Alan Moore vs DC – There was this graphic novel from the ’80′s called “Watchmen” that you may have heard of. It was written by a guy named Alan Moore, and the book was released by DC Comics. It sold pretty well. Anyway, Alan Moore was promised the rights to the story after one year of the book being out of print, but you know what? The book ended up becoming a classic and never went out of print. Anyway, DC Comics was bought up by Warner Bros., and they made a Watchmen movie. Now DC (Warner Bros.) is going to release more Watchmen movies, against the wishes of Moore. Even though Moore created the story, he actually doesn’t own any of it, or so say the courts.
Corporations 1, Creators 0.
Jack King Kirby vs Marvel – Marvel has their problems, too. Jack Kirby, who along with Stan Lee helped create some of Marvel’s original and most iconic characters like The Fantastic Four, X-Men, and The Hulk, doesn’t have any ownership of anything either. Kirby, dubbed King Kirby by fans, died in 1994, and his family has ben trying to get some ownership of these characters form Marvel, but to no avail. Marvel, which has since been bought by Disney, owns it all, and Kirby and his family get nothing.
Corporations 2, Creators 0.
Gary Friedrich vs Marvel – Speaking of Marvel (Disney), they have a character named Ghostrider, who was created by a guy named Gary Friedrich. Wait, he wasn’t created by Gary Friedrich, he was created out of thin air by the enigmatic entity known as Marvel-or so say the courts. Ghostrider has made Marvel a ton of money over the years, and has even spawned a couple of feature films, but Frierich gets nothing. He took Marvel to court over the whole thing, and not only did he lose the case, but he was counter-sued by Marvel (Disney) and now he can’t sell any Ghostrider art, or promote himself at conventions as “the creator of Ghostrider”, and he has to pay Marvel (Disney) $17,000. Even though Friedrich is practically destitute, the courts have decided that he must pay this multi-billion dollar corporation $17,000, and have essentially taken away his only real source of income.
Corporations 3, Creators 0.
Tony Moore vs Robert Kirkman - You might be saying to yourself at this point, “Well heck, I guess I shouldn’t work for these big corporations.
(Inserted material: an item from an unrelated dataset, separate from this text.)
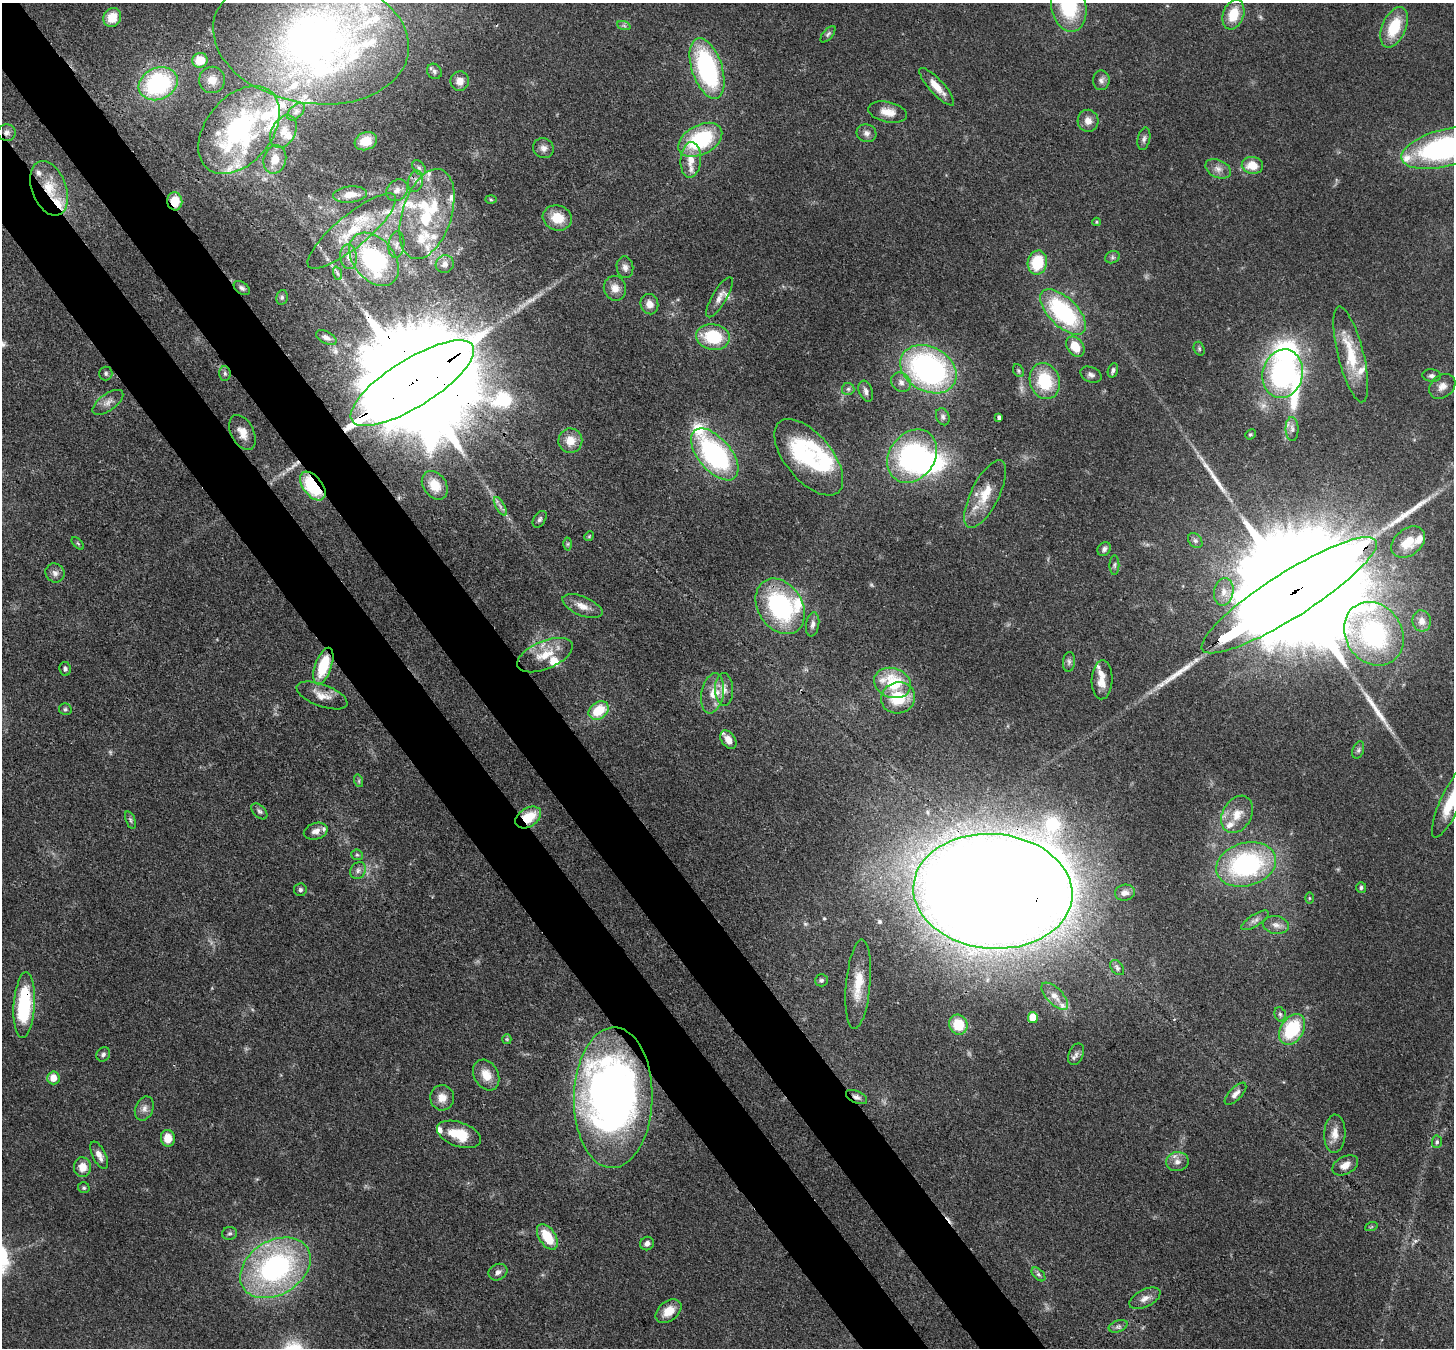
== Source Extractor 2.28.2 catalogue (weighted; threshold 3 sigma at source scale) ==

Maybe I should just work with my friends and retain complete ownership and control over my own creations.” Hold on there, buddy. Even that’s not as safe as you might think. Ever hear of a comic called The Walking Dead? Yeah, it’s a hit TV show now. It was created by writer Robert Kirkman, and his childhood friend Tony Moore. Well, now Moore is suing Kirkman and claiming that he was duped into signing away creator rights to the Walking Dead. No corporations here, just two friends who seem to be having a falling out over money.
Corporations 3, Creators 1, Co-Creator 0.
I’m not saying anyone in these situations is right or wrong. When a corporation, or even a friend, hires you, it’s pretty typical that the corporation will own anything you create on company time. Some companies, like Disney, often have employees sign contracts that state that anything they create outside of work hours belong to the company as well. The moral is that as a creator, you have to be very careful with your ideas. Read your contract, and be aware that at the end of the day, corporations aren’t in business to be your friend, they are in business to make money, and if you try to take their money, watch out.